And the older ranks are still there, they have made it harder to get to their level, but they haven’t demoted themselves so the concerned folk back in the home country decide it’s time to be more direct, they will take over the grading of the top ranks themselves. Again, the implication, and maybe even the quietly polite statement that the top ranks are undeserving (they’d be the first to agree of course), and all done with the best of intentions. The direct students of the top guys are not happy of course, their teachers worked hard to create the organization and here comes a group from overseas to tell them they don’t deserve their rank, effectively demoting them by taking over their jobs, but the top guys are keen to finally get some instruction from their own seniors after years of scarcity.

If the home country sends the judges and pays their expenses, it’s a glorious thing. But of course that isn’t going to happen, if there was that sort of money available they would have been visiting all along. No, the local country will have to pay to bring in the judges, and will have to accept the new judgement regime that combines with the new, more strict rules to make sure that only the very best get to advance to the next rank. A worthy goal indeed.

Expensive? You bet. Examinations might only happen once every two or three years now, and students who were wondering where their dues went in past years now know exactly where their increased grading fees are going. They are going to bring in judges from somewhere else, judges who don’t have a clue who the students are, judges who may change every grading to make sure they don’t get any bias by knowing the students. Remember that bias that created the unworthy upper ranks in the first place? It can happen back home too, so change the judges who are getting too cozy with the foreigners, make it an objective assessment. Good intentions.

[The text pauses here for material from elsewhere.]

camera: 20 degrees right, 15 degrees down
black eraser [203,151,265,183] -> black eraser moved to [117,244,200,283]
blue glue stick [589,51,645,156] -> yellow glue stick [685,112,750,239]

The outside judges may have their own concerns back home with their own higher-ups. If they were told to “crack down” on these foreign ranks you can be assured they will. Otherwise, why were they sent? The local judges will follow suit, and crack down alongside, or they will catch what-for. And the students find themselves waiting for the next grading as nobody passes.

Does all this sound alarming, is it really a danger to the organization if we crack down on the upper ranks in our national organization, make the ranks really valuable? No of course not. It’s a good thing and let’s remember that the rank isn’t the important part of the process, its the time spent on the dojo floor practising with your sensei. All the rank stuff is just politics after all, just sorting folk out on the hierarchy which is just ego stuff. The national organization begins to feel a drop in revenue as grading fees are not coming in, so all the other fees get increased to make up for it.

Remember way up top there when we talked about the worth of rank? Most students don’t like testing, most don’t like the stress and don’t like paying for it and now our organization has pushed back at them just enough that they remember they don’t need rank to practice. Their sensei, the guys in the middle who have been disillusioned by their own top guys and by the home country are also disinclined to pressure their students to grade. After all even if you have the good of the organization in mind, it’s not a good idea to push a lot of the membership up to middle rank only to have them pile up because they can’t move on to the top ranks. That creates a bunch of instructor-level people who might just decide to leave the original organization and start their own group with their own grading system. If they aren’t in the sport stream and don’t need to be members of the organization to compete, there’s no real incentive to stick around, and even if they are competing, they can simply join as individuals while teaching their own students elsewhere.

International recognition of your rank? Why? You have been told your top levels are sub-par which actually means that ranks are NOT equal and are NOT recognized. You certainly don’t have any real need for an international rank if you aren’t planning to move, so what’s the use? Other countries are going to bring in the “real” ranks from the home country from now on so the recognition ceases to be of interest to anyone but the national team.

The organization is now in a downward spiral. The old guys retire out of age or frustration and the ranks collapse far enough that the home country doesn’t send judges any more. Our national group can only rank up to a low level and unless there are keeners who are willing to travel to the home country and grade, its all back to the beginning.

Best intentions can bring worst results.

As I say, I’ve written this because I’ve seen organizations grow and then die back over the mis-understanding of both money and rank. The example above is a combination of the worst results I’ve seen from the best intentions in several organizations. I know there are some groups out there on the cusp of either moving forward or heading over that tipping point to decline. Nobody is the bad guy in these situations, everyone has the best of intentions, but actions always bring unexpected results if they aren’t fully thought out. Don’t make changes without considering the results several years down the road.